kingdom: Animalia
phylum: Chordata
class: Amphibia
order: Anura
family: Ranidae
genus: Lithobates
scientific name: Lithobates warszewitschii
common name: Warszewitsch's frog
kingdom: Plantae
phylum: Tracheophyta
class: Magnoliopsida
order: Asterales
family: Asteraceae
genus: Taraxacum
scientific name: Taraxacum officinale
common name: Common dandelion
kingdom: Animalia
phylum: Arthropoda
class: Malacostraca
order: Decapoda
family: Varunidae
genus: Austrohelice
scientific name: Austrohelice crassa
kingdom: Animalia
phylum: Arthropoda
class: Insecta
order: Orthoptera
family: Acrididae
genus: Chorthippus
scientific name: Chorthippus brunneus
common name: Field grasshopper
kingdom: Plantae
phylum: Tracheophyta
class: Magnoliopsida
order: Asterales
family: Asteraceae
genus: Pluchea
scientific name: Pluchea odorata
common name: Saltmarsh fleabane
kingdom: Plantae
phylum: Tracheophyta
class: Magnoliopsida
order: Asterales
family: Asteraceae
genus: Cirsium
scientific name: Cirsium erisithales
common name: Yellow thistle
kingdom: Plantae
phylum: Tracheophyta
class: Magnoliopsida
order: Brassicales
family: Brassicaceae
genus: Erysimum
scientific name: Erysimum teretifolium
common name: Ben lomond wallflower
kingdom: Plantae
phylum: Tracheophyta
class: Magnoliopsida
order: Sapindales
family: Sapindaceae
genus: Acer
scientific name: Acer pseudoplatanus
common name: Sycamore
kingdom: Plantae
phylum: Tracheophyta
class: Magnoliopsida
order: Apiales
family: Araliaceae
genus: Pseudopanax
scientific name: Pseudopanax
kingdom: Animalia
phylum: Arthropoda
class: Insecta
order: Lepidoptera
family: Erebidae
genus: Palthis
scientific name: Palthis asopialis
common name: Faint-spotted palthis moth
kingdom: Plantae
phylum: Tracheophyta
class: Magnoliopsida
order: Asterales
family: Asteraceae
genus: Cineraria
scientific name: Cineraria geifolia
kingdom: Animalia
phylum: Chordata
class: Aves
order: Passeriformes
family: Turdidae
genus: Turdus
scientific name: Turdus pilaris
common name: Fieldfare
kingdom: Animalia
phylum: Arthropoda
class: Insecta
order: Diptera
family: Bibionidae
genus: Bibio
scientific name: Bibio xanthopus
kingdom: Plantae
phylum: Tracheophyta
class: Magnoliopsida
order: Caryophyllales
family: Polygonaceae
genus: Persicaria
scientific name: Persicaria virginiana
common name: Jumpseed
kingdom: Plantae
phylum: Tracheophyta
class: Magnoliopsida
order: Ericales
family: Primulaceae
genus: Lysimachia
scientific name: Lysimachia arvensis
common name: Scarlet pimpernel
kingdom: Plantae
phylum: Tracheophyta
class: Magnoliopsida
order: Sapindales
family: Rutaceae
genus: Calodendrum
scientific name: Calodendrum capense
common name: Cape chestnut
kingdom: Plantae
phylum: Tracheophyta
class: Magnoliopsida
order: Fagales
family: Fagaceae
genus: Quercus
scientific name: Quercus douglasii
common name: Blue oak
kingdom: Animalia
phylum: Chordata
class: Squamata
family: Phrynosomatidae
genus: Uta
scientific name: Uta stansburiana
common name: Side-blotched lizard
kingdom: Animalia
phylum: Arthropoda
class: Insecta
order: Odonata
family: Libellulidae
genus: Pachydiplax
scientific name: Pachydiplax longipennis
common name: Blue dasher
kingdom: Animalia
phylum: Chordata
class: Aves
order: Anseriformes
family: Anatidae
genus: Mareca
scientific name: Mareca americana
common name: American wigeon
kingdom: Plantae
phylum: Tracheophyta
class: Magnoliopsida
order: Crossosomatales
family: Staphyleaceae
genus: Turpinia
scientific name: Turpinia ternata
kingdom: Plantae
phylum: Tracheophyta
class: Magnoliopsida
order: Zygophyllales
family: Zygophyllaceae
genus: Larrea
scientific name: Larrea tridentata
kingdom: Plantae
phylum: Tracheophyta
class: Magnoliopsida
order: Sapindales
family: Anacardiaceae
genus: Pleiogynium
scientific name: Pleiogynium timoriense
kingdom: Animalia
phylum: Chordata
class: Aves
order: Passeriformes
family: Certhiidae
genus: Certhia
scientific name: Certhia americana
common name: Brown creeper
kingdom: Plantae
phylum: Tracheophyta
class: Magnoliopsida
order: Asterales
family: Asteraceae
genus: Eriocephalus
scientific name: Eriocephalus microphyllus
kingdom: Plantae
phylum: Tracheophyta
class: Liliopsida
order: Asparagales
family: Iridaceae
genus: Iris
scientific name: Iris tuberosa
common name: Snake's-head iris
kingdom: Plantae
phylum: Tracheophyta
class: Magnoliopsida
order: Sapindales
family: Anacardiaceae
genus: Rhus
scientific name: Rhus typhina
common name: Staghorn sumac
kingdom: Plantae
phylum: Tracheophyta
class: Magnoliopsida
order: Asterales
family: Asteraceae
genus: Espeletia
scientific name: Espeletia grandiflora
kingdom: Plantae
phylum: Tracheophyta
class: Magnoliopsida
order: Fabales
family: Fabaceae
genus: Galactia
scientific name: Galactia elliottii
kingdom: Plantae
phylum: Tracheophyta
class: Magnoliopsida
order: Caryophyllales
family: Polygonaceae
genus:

━━━━

REQUIREMENTS — Repeat all of the rows above line for line, changing nothing.

EXERCISE RESULT —
kingdom: Animalia
phylum: Chordata
class: Amphibia
order: Anura
family: Ranidae
genus: Lithobates
scientific name: Lithobates warszewitschii
common name: Warszewitsch's frog
kingdom: Plantae
phylum: Tracheophyta
class: Magnoliopsida
order: Asterales
family: Asteraceae
genus: Taraxacum
scientific name: Taraxacum officinale
common name: Common dandelion
kingdom: Animalia
phylum: Arthropoda
class: Malacostraca
order: Decapoda
family: Varunidae
genus: Austrohelice
scientific name: Austrohelice crassa
kingdom: Animalia
phylum: Arthropoda
class: Insecta
order: Orthoptera
family: Acrididae
genus: Chorthippus
scientific name: Chorthippus brunneus
common name: Field grasshopper
kingdom: Plantae
phylum: Tracheophyta
class: Magnoliopsida
order: Asterales
family: Asteraceae
genus: Pluchea
scientific name: Pluchea odorata
common name: Saltmarsh fleabane
kingdom: Plantae
phylum: Tracheophyta
class: Magnoliopsida
order: Asterales
family: Asteraceae
genus: Cirsium
scientific name: Cirsium erisithales
common name: Yellow thistle
kingdom: Plantae
phylum: Tracheophyta
class: Magnoliopsida
order: Brassicales
family: Brassicaceae
genus: Erysimum
scientific name: Erysimum teretifolium
common name: Ben lomond wallflower
kingdom: Plantae
phylum: Tracheophyta
class: Magnoliopsida
order: Sapindales
family: Sapindaceae
genus: Acer
scientific name: Acer pseudoplatanus
common name: Sycamore
kingdom: Plantae
phylum: Tracheophyta
class: Magnoliopsida
order: Apiales
family: Araliaceae
genus: Pseudopanax
scientific name: Pseudopanax
kingdom: Animalia
phylum: Arthropoda
class: Insecta
order: Lepidoptera
family: Erebidae
genus: Palthis
scientific name: Palthis asopialis
common name: Faint-spotted palthis moth
kingdom: Plantae
phylum: Tracheophyta
class: Magnoliopsida
order: Asterales
family: Asteraceae
genus: Cineraria
scientific name: Cineraria geifolia
kingdom: Animalia
phylum: Chordata
class: Aves
order: Passeriformes
family: Turdidae
genus: Turdus
scientific name: Turdus pilaris
common name: Fieldfare
kingdom: Animalia
phylum: Arthropoda
class: Insecta
order: Diptera
family: Bibionidae
genus: Bibio
scientific name: Bibio xanthopus
kingdom: Plantae
phylum: Tracheophyta
class: Magnoliopsida
order: Caryophyllales
family: Polygonaceae
genus: Persicaria
scientific name: Persicaria virginiana
common name: Jumpseed
kingdom: Plantae
phylum: Tracheophyta
class: Magnoliopsida
order: Ericales
family: Primulaceae
genus: Lysimachia
scientific name: Lysimachia arvensis
common name: Scarlet pimpernel
kingdom: Plantae
phylum: Tracheophyta
class: Magnoliopsida
order: Sapindales
family: Rutaceae
genus: Calodendrum
scientific name: Calodendrum capense
common name: Cape chestnut
kingdom: Plantae
phylum: Tracheophyta
class: Magnoliopsida
order: Fagales
family: Fagaceae
genus: Quercus
scientific name: Quercus douglasii
common name: Blue oak
kingdom: Animalia
phylum: Chordata
class: Squamata
family: Phrynosomatidae
genus: Uta
scientific name: Uta stansburiana
common name: Side-blotched lizard
kingdom: Animalia
phylum: Arthropoda
class: Insecta
order: Odonata
family: Libellulidae
genus: Pachydiplax
scientific name: Pachydiplax longipennis
common name: Blue dasher
kingdom: Animalia
phylum: Chordata
class: Aves
order: Anseriformes
family: Anatidae
genus: Mareca
scientific name: Mareca americana
common name: American wigeon
kingdom: Plantae
phylum: Tracheophyta
class: Magnoliopsida
order: Crossosomatales
family: Staphyleaceae
genus: Turpinia
scientific name: Turpinia ternata
kingdom: Plantae
phylum: Tracheophyta
class: Magnoliopsida
order: Zygophyllales
family: Zygophyllaceae
genus: Larrea
scientific name: Larrea tridentata
kingdom: Plantae
phylum: Tracheophyta
class: Magnoliopsida
order: Sapindales
family: Anacardiaceae
genus: Pleiogynium
scientific name: Pleiogynium timoriense
kingdom: Animalia
phylum: Chordata
class: Aves
order: Passeriformes
family: Certhiidae
genus: Certhia
scientific name: Certhia americana
common name: Brown creeper
kingdom: Plantae
phylum: Tracheophyta
class: Magnoliopsida
order: Asterales
family: Asteraceae
genus: Eriocephalus
scientific name: Eriocephalus microphyllus
kingdom: Plantae
phylum: Tracheophyta
class: Liliopsida
order: Asparagales
family: Iridaceae
genus: Iris
scientific name: Iris tuberosa
common name: Snake's-head iris
kingdom: Plantae
phylum: Tracheophyta
class: Magnoliopsida
order: Sapindales
family: Anacardiaceae
genus: Rhus
scientific name: Rhus typhina
common name: Staghorn sumac
kingdom: Plantae
phylum: Tracheophyta
class: Magnoliopsida
order: Asterales
family: Asteraceae
genus: Espeletia
scientific name: Espeletia grandiflora
kingdom: Plantae
phylum: Tracheophyta
class: Magnoliopsida
order: Fabales
family: Fabaceae
genus: Galactia
scientific name: Galactia elliottii
kingdom: Plantae
phylum: Tracheophyta
class: Magnoliopsida
order: Caryophyllales
family: Polygonaceae
genus:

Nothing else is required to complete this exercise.